- _Assignment_
With all images left out, restate the records below exactly as written.

- _Provided records_
· · · · · · ·
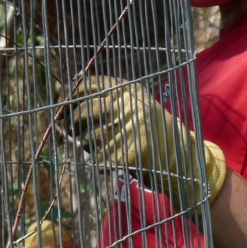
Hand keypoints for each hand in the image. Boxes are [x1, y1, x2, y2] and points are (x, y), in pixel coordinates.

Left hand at [69, 76, 227, 212]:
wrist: (183, 157)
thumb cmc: (153, 131)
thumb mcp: (135, 106)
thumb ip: (106, 100)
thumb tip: (64, 94)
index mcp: (131, 92)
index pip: (93, 84)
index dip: (74, 93)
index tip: (64, 101)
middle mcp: (130, 106)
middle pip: (86, 111)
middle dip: (74, 122)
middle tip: (71, 129)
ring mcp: (131, 130)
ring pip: (89, 138)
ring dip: (86, 145)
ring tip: (97, 147)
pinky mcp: (130, 154)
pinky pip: (99, 159)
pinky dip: (99, 163)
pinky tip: (109, 162)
· · · · · · ·
- _Response to the exercise_
Hand keypoints for each hand in the image. Boxes are [x1, y1, x2, y2] and points are (x, y), in pixel coordinates.

Left hand at [69, 76, 227, 212]:
wrist: (183, 157)
thumb cmc: (153, 131)
thumb mcp: (135, 106)
thumb ip: (106, 100)
thumb tip: (64, 94)
index mcp: (131, 92)
index pip: (93, 84)
index dip: (74, 93)
index tip: (64, 101)
middle mcp: (130, 106)
middle pip: (86, 111)
middle dip: (74, 122)
middle tip: (71, 129)
ring mcp: (131, 130)
ring pip: (89, 138)
ring dip: (86, 145)
ring tip: (97, 147)
pinky mcp: (130, 154)
pinky pip: (99, 159)
pinky dip: (99, 163)
pinky tip: (109, 162)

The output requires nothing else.